Friday, May 11, 2012

Too big to fail bank loses $2 billion (so far) in bad trades

Bloomberg reports this morning
JPMorgan Chase & Co. Chief Executive Officer Jamie Dimon said the firm suffered a $2 billion trading loss after an “egregious” failure in a unit managing risks, jeopardizing Wall Street banks’ efforts to loosen a federal ban on bets with their own money.

The firm’s chief investment office, run by Ina Drew, 55, took flawed positions on synthetic credit securities that remain volatile and may cost an additional $1 billion this quarter or next, Dimon told analysts yesterday. Losses mounted as JPMorgan tried to mitigate transactions designed to hedge credit exposure. 
There are several stunning concerns here.

First, these colossal losses occurred within a unit that had initially been set up to manage risk but in recent years had been given the go ahead to expand into other markets to generate profits. This suggests that the bank's risk management strategy has been compromised.

Second, the episode exposes a potential counter-strategy by the big banks to restrictions on proprietary trading. Banks argue that those restrictions inhibit their ability to hedge and manage risk. However, if the banks are going to use their risk-management units as profit centers, any hedging exceptions in the proprietary trading rules would allow the banks to play a shell game where they simply move the same trading from one unit to another but call it "risk management."

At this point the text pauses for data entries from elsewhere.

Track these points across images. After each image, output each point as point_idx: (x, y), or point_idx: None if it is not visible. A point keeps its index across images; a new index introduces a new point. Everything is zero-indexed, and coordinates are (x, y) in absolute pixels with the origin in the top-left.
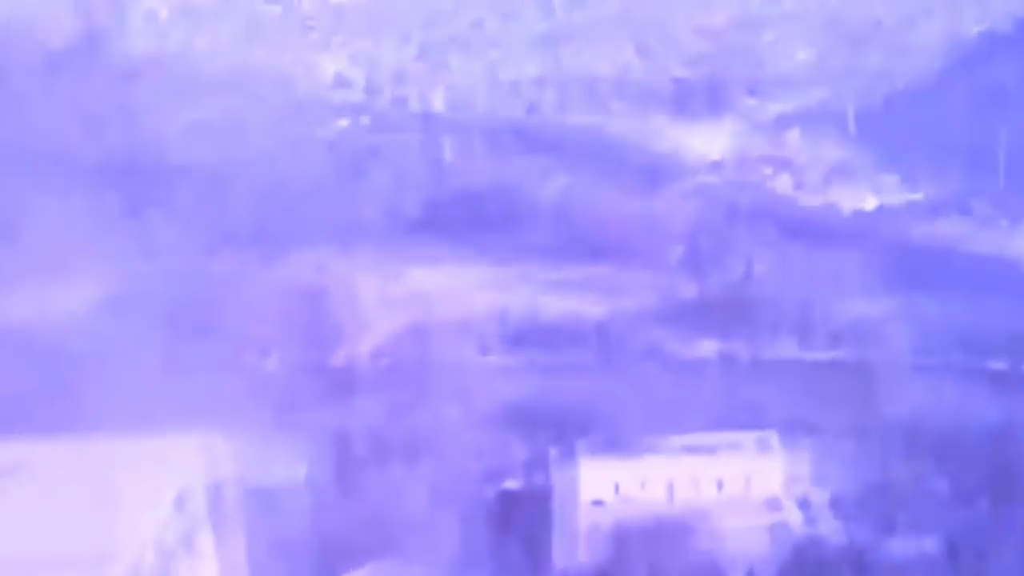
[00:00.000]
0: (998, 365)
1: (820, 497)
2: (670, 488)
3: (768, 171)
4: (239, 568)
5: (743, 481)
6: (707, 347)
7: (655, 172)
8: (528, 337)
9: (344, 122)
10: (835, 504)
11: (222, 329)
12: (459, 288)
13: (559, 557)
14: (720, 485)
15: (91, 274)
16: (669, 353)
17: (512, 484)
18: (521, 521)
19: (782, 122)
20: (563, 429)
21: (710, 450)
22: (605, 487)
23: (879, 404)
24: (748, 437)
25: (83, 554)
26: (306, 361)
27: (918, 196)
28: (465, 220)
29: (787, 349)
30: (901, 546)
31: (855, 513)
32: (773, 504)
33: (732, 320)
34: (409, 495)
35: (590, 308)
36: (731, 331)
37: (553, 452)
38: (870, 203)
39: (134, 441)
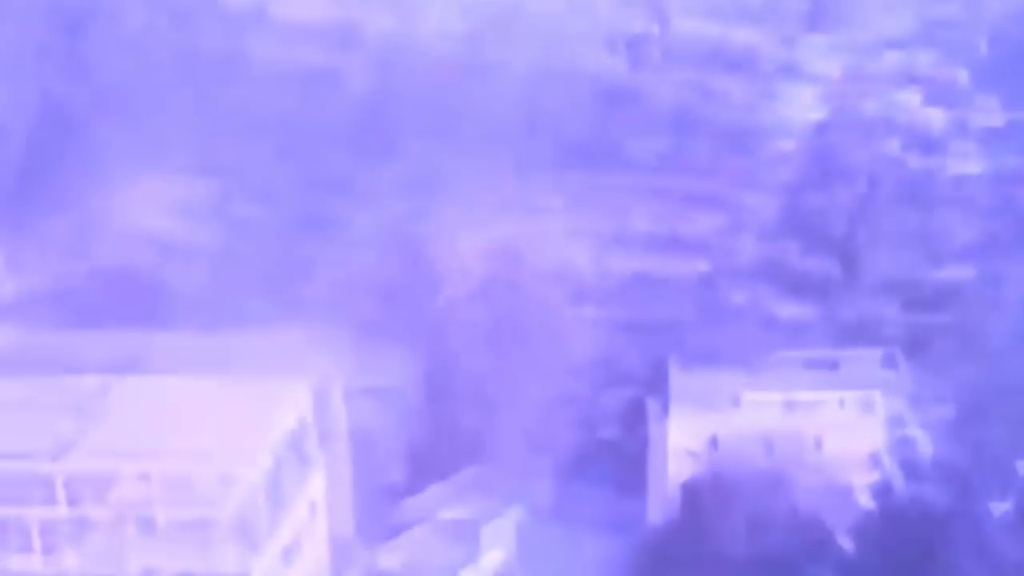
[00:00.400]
0: None
1: (920, 457)
2: (768, 442)
3: (875, 131)
4: (343, 471)
5: (844, 437)
6: (807, 307)
7: (758, 130)
8: (624, 290)
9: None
10: (936, 466)
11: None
12: (556, 237)
13: (653, 510)
14: (819, 441)
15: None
16: (769, 312)
17: (606, 434)
18: (614, 472)
19: (893, 80)
20: (659, 381)
21: (810, 405)
22: (702, 439)
23: (983, 369)
24: (850, 395)
25: (200, 448)
26: (402, 305)
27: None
28: (565, 169)
29: (890, 311)
30: (1000, 510)
31: (954, 476)
32: (874, 462)
33: (834, 281)
34: (503, 440)
35: (689, 263)
36: (832, 292)
37: (650, 403)
38: (978, 166)
39: (247, 338)
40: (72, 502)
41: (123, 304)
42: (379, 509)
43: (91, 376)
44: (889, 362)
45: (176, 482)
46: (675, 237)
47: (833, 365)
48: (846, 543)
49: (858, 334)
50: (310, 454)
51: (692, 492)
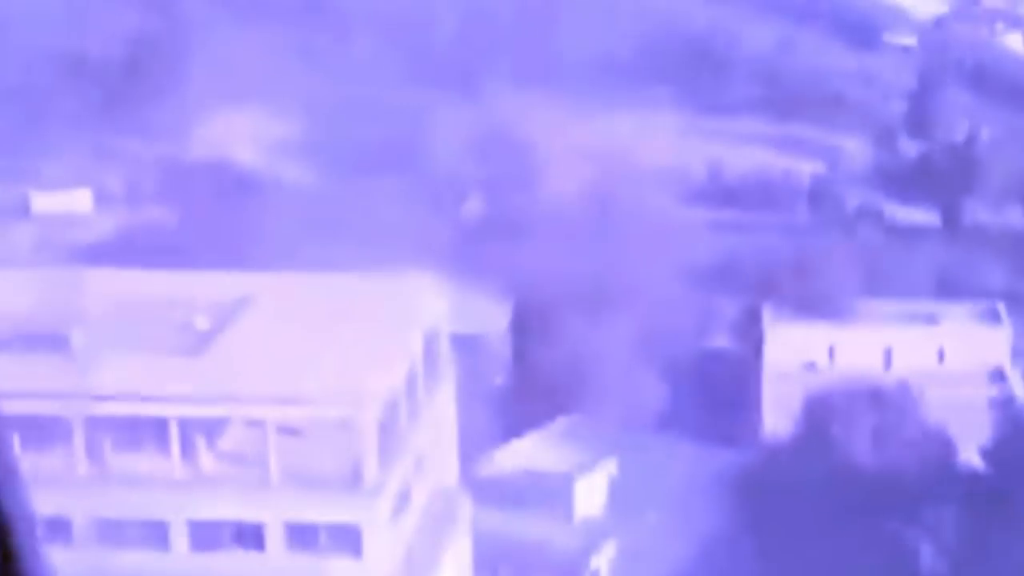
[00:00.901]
0: None
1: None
2: (888, 355)
3: (998, 26)
4: (448, 414)
5: (966, 351)
6: (927, 212)
7: (874, 25)
8: (737, 192)
9: None
10: None
11: (419, 168)
12: (666, 136)
13: (770, 422)
14: (941, 355)
15: (289, 107)
16: (887, 216)
17: (720, 342)
18: (728, 382)
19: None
20: (774, 289)
21: (930, 318)
22: (819, 351)
23: None
24: (972, 307)
25: (318, 391)
26: (505, 205)
27: None
28: (672, 67)
29: (1012, 217)
30: None
31: None
32: (998, 376)
33: (954, 185)
34: (610, 349)
35: (804, 165)
36: (953, 196)
37: (766, 311)
38: None
39: (352, 279)
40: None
41: (216, 243)
42: (473, 460)
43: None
44: (991, 316)
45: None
46: (788, 137)
47: (931, 318)
48: (974, 458)
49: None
50: (420, 398)
51: (814, 404)
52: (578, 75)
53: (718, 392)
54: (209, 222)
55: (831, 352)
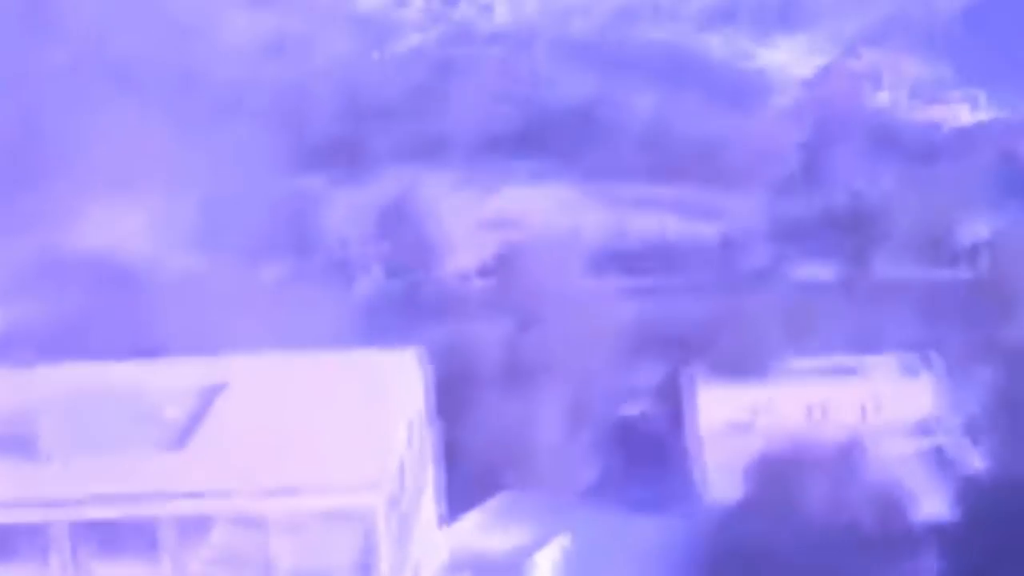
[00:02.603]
0: None
1: (954, 421)
2: (817, 411)
3: (864, 87)
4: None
5: (894, 404)
6: (830, 267)
7: (755, 87)
8: (639, 257)
9: (415, 37)
10: (970, 429)
11: (313, 249)
12: (562, 206)
13: (713, 485)
14: (864, 410)
15: (168, 195)
16: (788, 274)
17: (644, 409)
18: (658, 449)
19: (866, 37)
20: (689, 352)
21: (850, 372)
22: (747, 410)
23: (1005, 323)
24: (897, 358)
25: (321, 480)
26: (406, 281)
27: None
28: (553, 138)
29: (906, 269)
30: None
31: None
32: (924, 428)
33: (856, 239)
34: (535, 423)
35: (702, 227)
36: (856, 250)
37: (686, 375)
38: (968, 117)
39: (328, 358)
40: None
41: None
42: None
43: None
44: (915, 367)
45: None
46: (682, 200)
47: (857, 372)
48: (932, 511)
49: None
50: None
51: (761, 464)
52: (464, 151)
53: (650, 460)
54: (97, 314)
55: (758, 411)
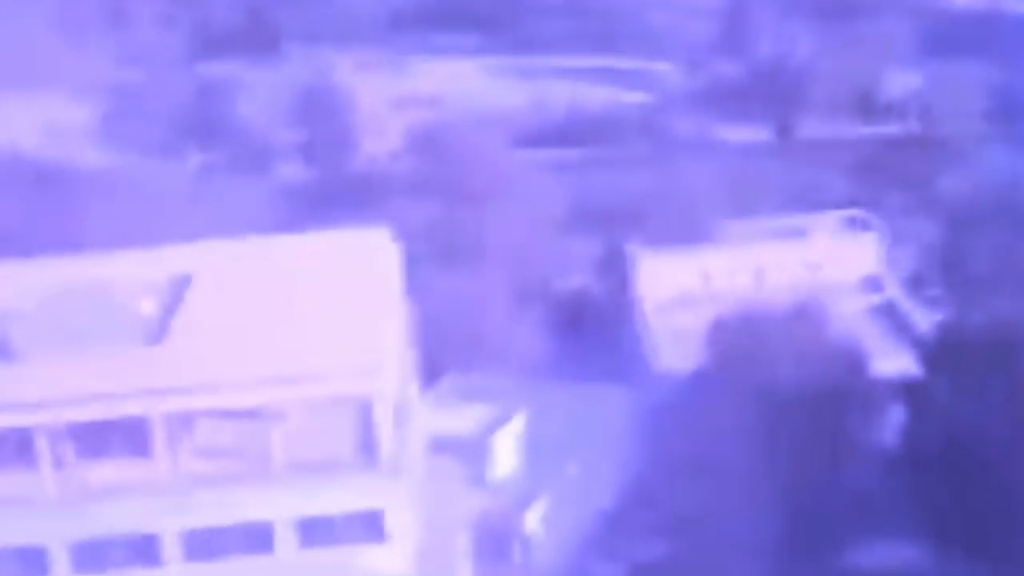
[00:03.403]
0: None
1: (897, 277)
2: (761, 273)
3: None
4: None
5: (838, 262)
6: (757, 130)
7: None
8: (564, 129)
9: None
10: (912, 283)
11: (229, 136)
12: (483, 79)
13: (663, 355)
14: (814, 268)
15: (74, 91)
16: (720, 139)
17: (586, 282)
18: (603, 322)
19: None
20: (628, 223)
21: (798, 232)
22: (692, 277)
23: (938, 176)
24: (837, 217)
25: (318, 366)
26: (327, 166)
27: None
28: (468, 11)
29: (835, 128)
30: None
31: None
32: (873, 284)
33: (778, 100)
34: (478, 302)
35: (627, 96)
36: (781, 112)
37: (629, 246)
38: None
39: (294, 242)
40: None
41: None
42: None
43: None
44: (856, 224)
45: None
46: (604, 69)
47: (798, 233)
48: (890, 367)
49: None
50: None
51: (718, 330)
52: (375, 28)
53: (597, 333)
54: (17, 213)
55: (705, 277)
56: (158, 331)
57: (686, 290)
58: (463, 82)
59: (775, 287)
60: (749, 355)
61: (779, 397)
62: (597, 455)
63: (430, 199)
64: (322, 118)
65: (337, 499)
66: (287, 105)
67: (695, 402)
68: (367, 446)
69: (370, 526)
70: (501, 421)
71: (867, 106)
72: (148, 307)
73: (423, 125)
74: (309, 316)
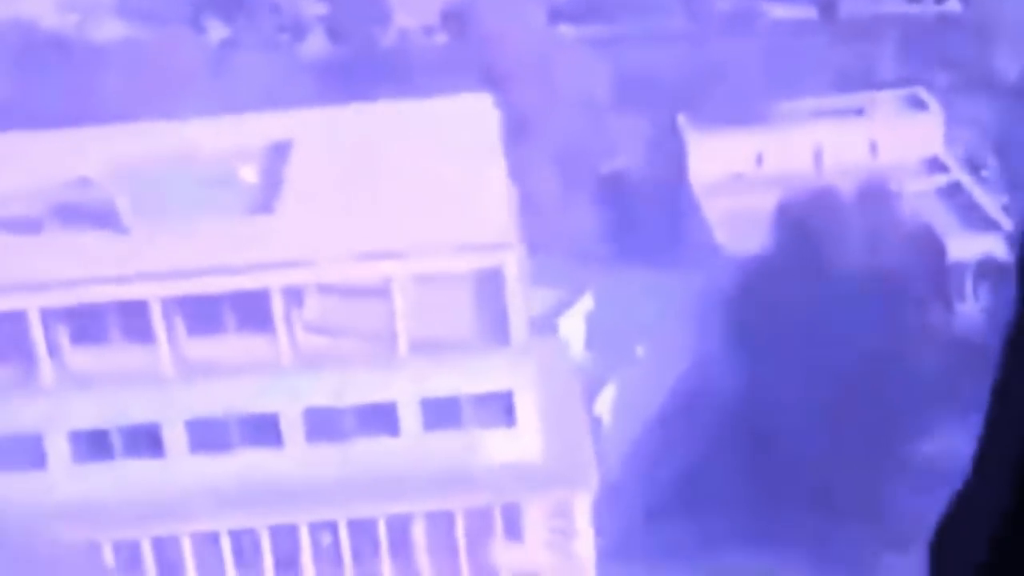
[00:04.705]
0: None
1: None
2: (818, 155)
3: None
4: None
5: (899, 142)
6: (800, 7)
7: None
8: (599, 4)
9: None
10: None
11: (251, 8)
12: None
13: (722, 237)
14: (874, 148)
15: None
16: (762, 15)
17: (634, 163)
18: (657, 203)
19: None
20: (674, 102)
21: (853, 112)
22: (745, 159)
23: (987, 58)
24: (895, 95)
25: (446, 238)
26: (355, 41)
27: None
28: None
29: (885, 4)
30: None
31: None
32: (936, 165)
33: None
34: (530, 182)
35: None
36: None
37: (682, 123)
38: None
39: (392, 108)
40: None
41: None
42: None
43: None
44: (916, 103)
45: None
46: None
47: (857, 112)
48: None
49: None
50: None
51: (784, 212)
52: None
53: (649, 216)
54: (39, 85)
55: (759, 159)
56: (264, 200)
57: (740, 171)
58: None
59: (834, 168)
60: (818, 237)
61: (851, 280)
62: (663, 339)
63: (465, 76)
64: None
65: (464, 380)
66: None
67: (761, 285)
68: (491, 323)
69: (499, 408)
70: (566, 305)
71: None
72: (249, 175)
73: (454, 3)
74: (423, 185)
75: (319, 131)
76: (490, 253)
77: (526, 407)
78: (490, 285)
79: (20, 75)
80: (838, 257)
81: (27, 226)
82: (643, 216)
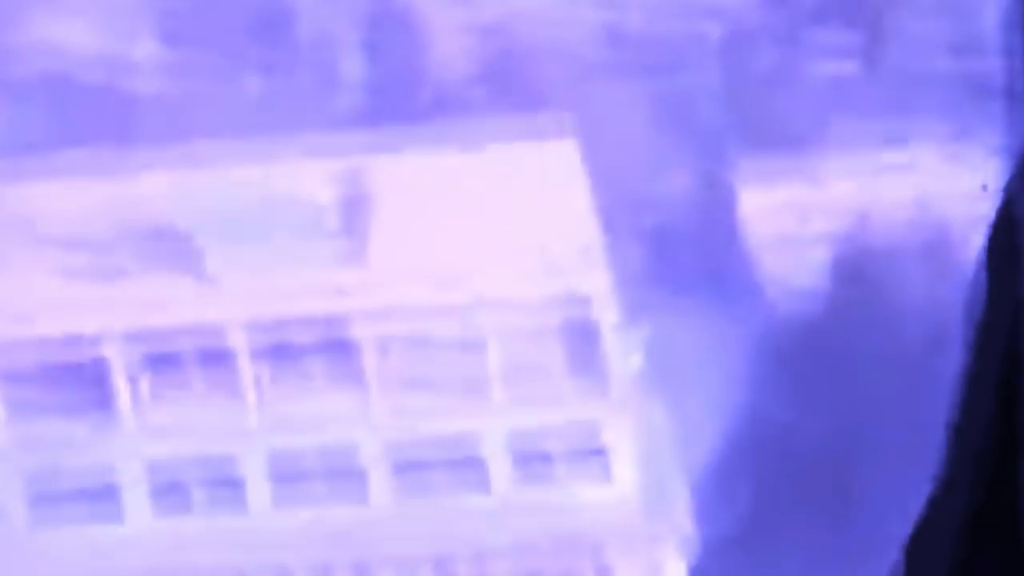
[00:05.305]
0: None
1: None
2: (867, 208)
3: None
4: None
5: (950, 189)
6: (838, 64)
7: None
8: (639, 58)
9: None
10: None
11: (291, 61)
12: (543, 8)
13: (771, 277)
14: (925, 202)
15: (127, 8)
16: (802, 71)
17: (677, 213)
18: (703, 238)
19: None
20: (721, 151)
21: (902, 167)
22: (794, 210)
23: None
24: (942, 149)
25: (535, 286)
26: (394, 92)
27: None
28: None
29: (931, 58)
30: None
31: None
32: (989, 211)
33: (863, 31)
34: None
35: (702, 25)
36: (864, 42)
37: (728, 170)
38: None
39: (478, 155)
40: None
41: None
42: None
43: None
44: (964, 154)
45: None
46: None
47: (908, 162)
48: None
49: (900, 84)
50: None
51: (841, 264)
52: None
53: (698, 263)
54: (61, 138)
55: (807, 210)
56: (350, 249)
57: (789, 221)
58: (527, 7)
59: (885, 221)
60: (877, 289)
61: (913, 331)
62: (717, 387)
63: (505, 129)
64: (388, 43)
65: (557, 434)
66: (351, 29)
67: (818, 335)
68: (585, 375)
69: (594, 464)
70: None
71: (960, 36)
72: (332, 222)
73: (497, 51)
74: (511, 233)
75: (400, 178)
76: (586, 303)
77: (623, 463)
78: (584, 335)
79: (56, 126)
80: (899, 308)
81: (109, 272)
82: (690, 264)
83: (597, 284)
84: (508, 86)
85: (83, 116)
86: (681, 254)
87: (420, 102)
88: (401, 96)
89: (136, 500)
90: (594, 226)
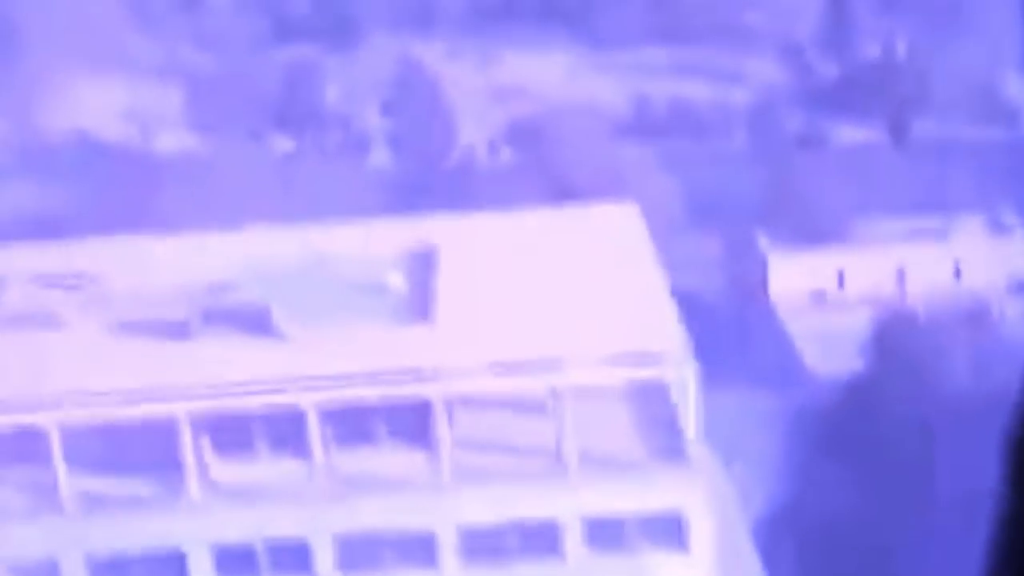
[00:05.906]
0: None
1: None
2: (901, 277)
3: None
4: None
5: (982, 265)
6: (869, 129)
7: None
8: (667, 125)
9: None
10: None
11: (316, 123)
12: (567, 75)
13: (810, 357)
14: (958, 271)
15: (154, 72)
16: (828, 138)
17: (709, 282)
18: (737, 320)
19: None
20: (749, 221)
21: (935, 234)
22: (826, 279)
23: None
24: (972, 218)
25: (610, 349)
26: (418, 158)
27: None
28: (554, 3)
29: (954, 128)
30: None
31: None
32: (1020, 287)
33: (889, 98)
34: None
35: (730, 92)
36: (890, 110)
37: (760, 237)
38: None
39: (542, 216)
40: None
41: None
42: None
43: None
44: (999, 226)
45: None
46: (699, 65)
47: (940, 234)
48: None
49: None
50: None
51: (882, 333)
52: (453, 19)
53: (731, 332)
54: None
55: (841, 278)
56: (416, 308)
57: (822, 290)
58: (552, 74)
59: (919, 290)
60: (915, 360)
61: (952, 404)
62: (756, 459)
63: (534, 192)
64: (413, 106)
65: (633, 499)
66: (376, 92)
67: (857, 406)
68: (660, 438)
69: (670, 531)
70: None
71: (985, 106)
72: (397, 281)
73: (524, 116)
74: (579, 295)
75: (464, 238)
76: (662, 364)
77: (700, 530)
78: (657, 397)
79: (84, 185)
80: (937, 380)
81: (174, 331)
82: (723, 334)
83: (676, 346)
84: (534, 148)
85: (114, 180)
86: (712, 325)
87: (447, 162)
88: (426, 161)
89: (200, 563)
90: (663, 286)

Third, while the losses are huge, the underlying trades are larger still. Again from the same Bloomberg report
Bloomberg News first reported April 5 that London-based JPMorgan trader Bruno Iksil had amassed positions linked to the financial health of corporations that were so large he was driving price moves in the $10 trillion market.
Here we have a single unit within a single bank influencing prices in a $10 trillion market. It's anti-competitive--the bank has moved from a price taker to a possible price maker. Worse, the bank's actions have introduced a systemic risk. Indeed, one of the problems for JPMorgan right now is that its unit's position in the market is so large that it can't be immediately unwound.
JPMorgan risks losing more money now because other market participants will figure out what the bank has to do to unload its position, said Charles Peabody, an analyst with Portales Partners LLC in New York. Costs from the trades may affect earnings through the end of the year, he said.

“When there’s blood in the water, the sharks are going to attack that animal,” said Peabody, who downgraded his recommendation on the stock in March to sector perform. “It could make it very difficult for them to unwind a trade.”
Republicans are already attempting to eliminate the restrictions on proprietary trading and gut other provisions of the Dodd-Frank financial reform legislation.

This latest episode shows that, if anything, tougher regulations are needed and that the biggest banks need to be split up.

Too big to manage? Too big to trade competitively? Too big to fail? Too big period.